[本文]

国・地域名:
米国
元記事の言語:
英語
公開機関:
知的財産執行調整官(IPEC)
元記事公開日:
2019/02/04
抄訳記事公開日:
2019/04/03

IPECが議会に提出した知的財産年次報告書

Annual Intellectual Property Report to Congress

本文:

2019年2月4日付の米国知的財産権執行調整官(IPEC)による標記報告書の概要は以下のとおりである。

過去2年間に、トランプ政権は知的財産権を促進・保護するため多くの施策を実施してきた。政権の戦略的アプローチは、次の4つの部分で構成される。

1.貿易相手との関わり

過去2年間、トランプ大統領は世界中のリーダーと会談し、取引相手との知的財産権の問題を一貫して提起してきた。トランプ政権は自由で、公正で、互恵的な貿易を強く主張してきた。

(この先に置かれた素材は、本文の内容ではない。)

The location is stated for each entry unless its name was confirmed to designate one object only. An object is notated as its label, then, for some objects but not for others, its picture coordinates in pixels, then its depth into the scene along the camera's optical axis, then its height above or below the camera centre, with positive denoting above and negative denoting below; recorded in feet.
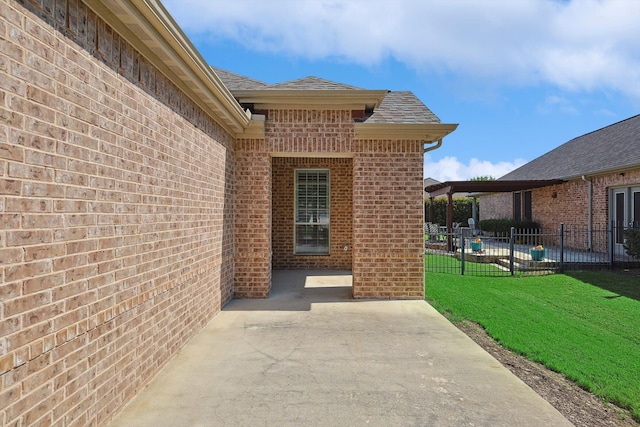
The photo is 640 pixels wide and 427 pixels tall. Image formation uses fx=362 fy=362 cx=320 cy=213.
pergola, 51.51 +4.93
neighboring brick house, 41.60 +4.55
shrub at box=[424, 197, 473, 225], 85.66 +2.17
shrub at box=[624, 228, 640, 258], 34.14 -2.10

トランプ政権は、対話から執行ツールに至るまであらゆる適切な手段を活用して、不公正な取引慣行に対抗する用意があり、公正で互恵的な経済秩序のルールを維持し近代化するため同じ考えを持つパートナー諸国と協力し、必要な場合には公正な取引執行措置を強く求める。また、貿易および投資プロジェクトにおける透明性と国際基準の遵守を確保するべく多国間での取り組みを強く求める。

2.貿易ツールを含むすべての法的権限の効果的な活用

トランプ政権は米国の知的財産の盗用に強く抗議しており、米国の革新的な経済を守ることを追求している。知的財産の盗用は、米国企業に損害を与えるだけでなく、米国国家の安全を脅かす。米国の繁栄促進は、政権の国家安全保障戦略(NSS)の柱の一つである。この21世紀の地政学的競争で成功を収めるには、米国は研究、技術、イノベーションでリードしなければならない。米国の知的財産を盗用し、自由社会のイノベーションを不当に悪用する輩から、我々は米国の国家安全保障イノベーション基盤を防衛する。

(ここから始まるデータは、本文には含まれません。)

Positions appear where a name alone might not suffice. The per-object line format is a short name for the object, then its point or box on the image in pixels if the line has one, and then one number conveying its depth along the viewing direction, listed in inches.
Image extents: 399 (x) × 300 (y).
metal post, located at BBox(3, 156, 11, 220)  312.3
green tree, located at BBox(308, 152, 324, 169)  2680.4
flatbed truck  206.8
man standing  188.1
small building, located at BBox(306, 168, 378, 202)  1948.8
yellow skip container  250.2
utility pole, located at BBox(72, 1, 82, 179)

NSS は知的財産権の保護を優先施策として掲げており、「米国は、敵対的な外国の競争相手による米国の公的および民間セクターの技術や技術的知識の不正な横領を減らす。投資家に友好的な環境を維持しつつも、本政権は議会と協力して対米外国投資委員会(CFIUS)を強化し、現在および将来における国家安全保障上のリスクに確実に対処していく。米国は、あらゆる情報源による知的財産の盗用を抑え込むために、対敵諜報活動および法執行活動を優先させ、違反を防止し訴追するための新しい法規制メカニズムを探求する」としている。

3.法執行の措置・協力の拡大

米国の法執行機関は、知的財産の盗用に関与している犯罪企業に対して強力な措置を講じており、国内外での執行の取り組みを改善している。トランプ政権の知的財産権行使の取り組みでは、米国のイノベーションと知的財産権保護という目的のもと、法務省(DOJ)、国土安全保障省(DHS)、保健福祉省(HHS)の食品医薬品局(FDA)、その他の行政府法執行機関が緊密に連携している。

4.民間セクター、その他の利害関係者との関わりと連携

トランプ政権は、知的財産政策、執行、保護に関する全範囲の問題に対処すべく、中小企業から大企業まで、米国の幅広い業界関係者と緊密に協力している。知的財産の問題に対処するための新しい解決策と建設的な方法を見つけるためには、協力が極めて重要となる。この取り組みには、行政府機関が市民との間で実施する研修・能力開発プログラムが含まれる。これにはまた、知的財産政策の重要領域における行動戦略の策定目的で、大きな争点となりそうな問題や政策優先課題に関する行政による関与などもある。